Dataset excerpts
--------
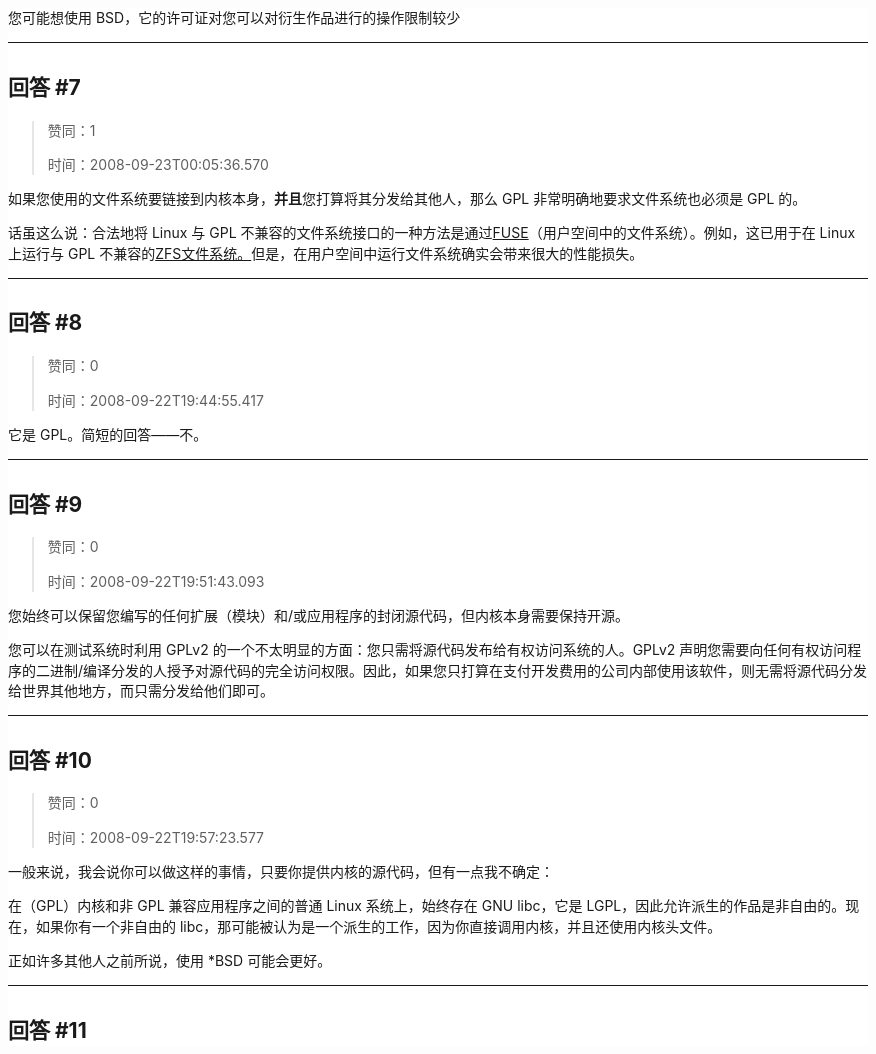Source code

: 您可能想使用 BSD，它的许可证对您可以对衍生作品进行的操作限制较少

* * *

## 回答 #7

> 赞同：1
> 
> 时间：2008-09-23T00:05:36.570

如果您使用的文件系统要链接到内核本身，**并且**您打算将其分发给其他人，那么 GPL 非常明确地要求文件系统也必须是 GPL 的。

话虽这么说：合法地将 Linux 与 GPL 不兼容的文件系统接口的一种方法是通过[FUSE](http://en.wikipedia.org/wiki/FUSE_(Linux))（用户空间中的文件系统）。例如，这已用于在 Linux 上运行与 GPL 不兼容的[ZFS文件系统。](http://en.wikipedia.org/wiki/Zfs)但是，在用户空间中运行文件系统确实会带来很大的性能损失。

* * *

## 回答 #8

> 赞同：0
> 
> 时间：2008-09-22T19:44:55.417

它是 GPL。简短的回答——不。

* * *

## 回答 #9

> 赞同：0
> 
> 时间：2008-09-22T19:51:43.093

您始终可以保留您编写的任何扩展（模块）和/或应用程序的封闭源代码，但内核本身需要保持开源。

您可以在测试系统时利用 GPLv2 的一个不太明显的方面：您只需将源代码发布给有权访问系统的人。GPLv2 声明您需要向任何有权访问程序的二进制/编译分发的人授予对源代码的完全访问权限。因此，如果您只打算在支付开发费用的公司内部使用该软件，则无需将源代码分发给世界其他地方，而只需分发给他们即可。

* * *

## 回答 #10

> 赞同：0
> 
> 时间：2008-09-22T19:57:23.577

一般来说，我会说你可以做这样的事情，只要你提供内核的源代码，但有一点我不确定：

在（GPL）内核和非 GPL 兼容应用程序之间的普通 Linux 系统上，始终存在 GNU libc，它是 LGPL，因此允许派生的作品是非自由的。现在，如果你有一个非自由的 libc，那可能被认为是一个派生的工作，因为你直接调用内核，并且还使用内核头文件。

正如许多其他人之前所说，使用 *BSD 可能会更好。

* * *

## 回答 #11
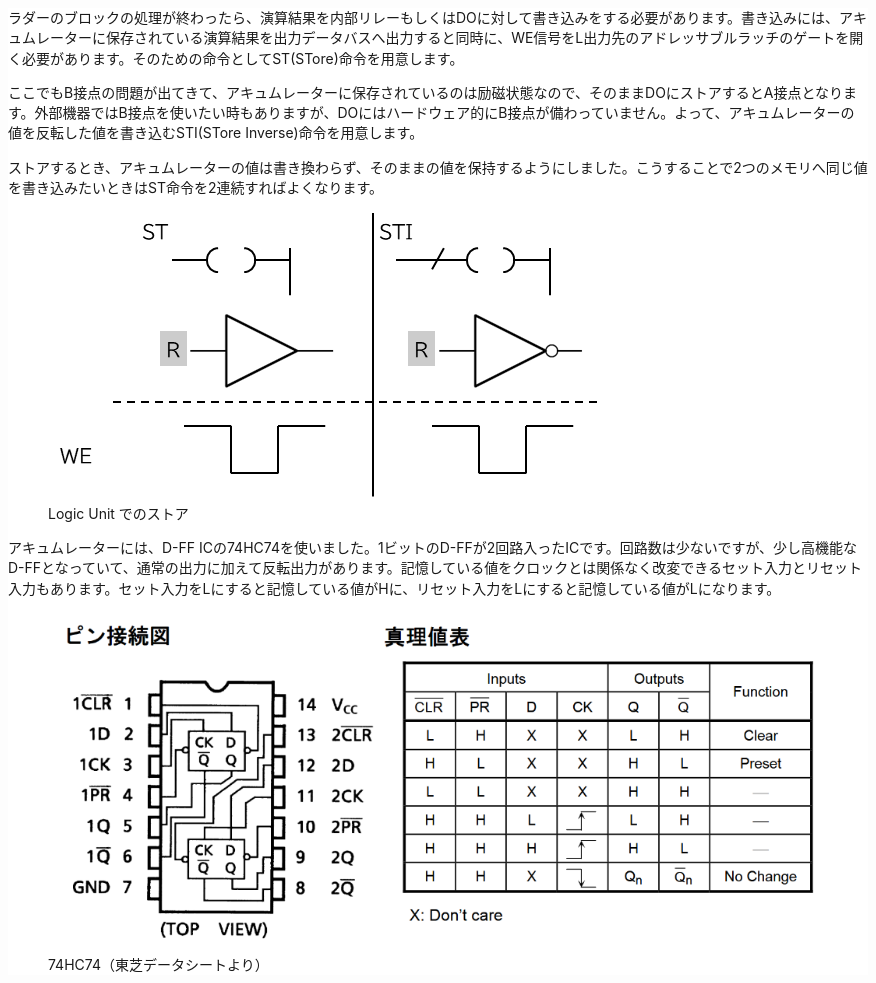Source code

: ラダーのブロックの処理が終わったら、演算結果を内部リレーもしくはDOに対して書き込みをする必要があります。書き込みには、アキュムレーターに保存されている演算結果を出力データバスへ出力すると同時に、WE信号をL出力先のアドレッサブルラッチのゲートを開く必要があります。そのための命令としてST(STore)命令を用意します。

ここでもB接点の問題が出てきて、アキュムレーターに保存されているのは励磁状態なので、そのままDOにストアするとA接点となります。外部機器ではB接点を使いたい時もありますが、DOにはハードウェア的にB接点が備わっていません。よって、アキュムレーターの値を反転した値を書き込むSTI(STore Inverse)命令を用意します。

ストアするとき、アキュムレーターの値は書き換わらず、そのままの値を保持するようにしました。こうすることで2つのメモリへ同じ値を書き込みたいときはST命令を2連続すればよくなります。

<figure>
<img src="./image/img-050.png" alt="">
<figcaption>Logic Unit でのストア</figcaption>
</figure>

アキュムレーターには、D-FF ICの74HC74を使いました。1ビットのD-FFが2回路入ったICです。回路数は少ないですが、少し高機能なD-FFとなっていて、通常の出力に加えて反転出力があります。記憶している値をクロックとは関係なく改変できるセット入力とリセット入力もあります。セット入力をLにすると記憶している値がHに、リセット入力をLにすると記憶している値がLになります。

<figure>
<img src="./image/img-051.png" alt="">
<figcaption>74HC74（東芝データシートより）</figcaption>
</figure>
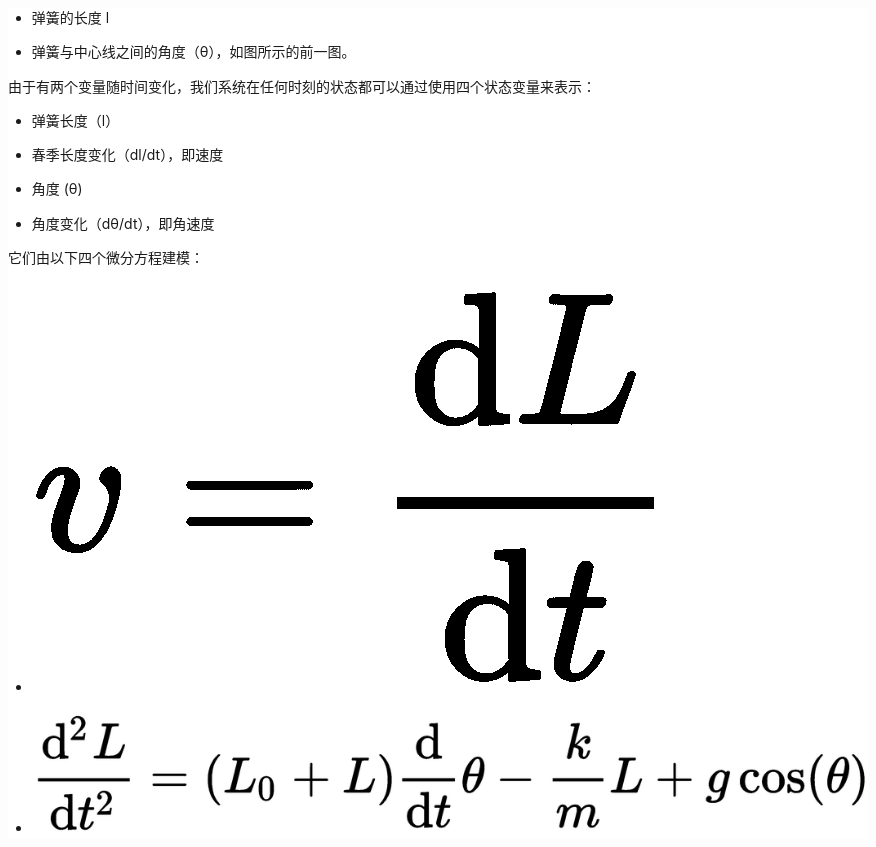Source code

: +   弹簧的长度 l

+   弹簧与中心线之间的角度（θ），如图所示的前一图。

由于有两个变量随时间变化，我们系统在任何时刻的状态都可以通过使用四个状态变量来表示：

+   弹簧长度（l）

+   春季长度变化（dl/dt），即速度

+   角度 (θ)

+   角度变化（dθ/dt），即角速度

它们由以下四个微分方程建模：

+   ![图片](img/bb296051-9f19-419a-8f0a-ee8f0e9749bc.png)

+   ![图片](img/6cad5a03-616a-42d2-9116-a2b0da1c47a2.png)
--------
**What is expected**
Gather every line in the records that contains the string "命令を用意します" and copy each one in full.

**Output below**
: ラダーのブロックの処理が終わったら、演算結果を内部リレーもしくはDOに対して書き込みをする必要があります。書き込みには、アキュムレーターに保存されている演算結果を出力データバスへ出力すると同時に、WE信号をL出力先のアドレッサブルラッチのゲートを開く必要があります。そのための命令としてST(STore)命令を用意します。
ここでもB接点の問題が出てきて、アキュムレーターに保存されているのは励磁状態なので、そのままDOにストアするとA接点となります。外部機器ではB接点を使いたい時もありますが、DOにはハードウェア的にB接点が備わっていません。よって、アキュムレーターの値を反転した値を書き込むSTI(STore Inverse)命令を用意します。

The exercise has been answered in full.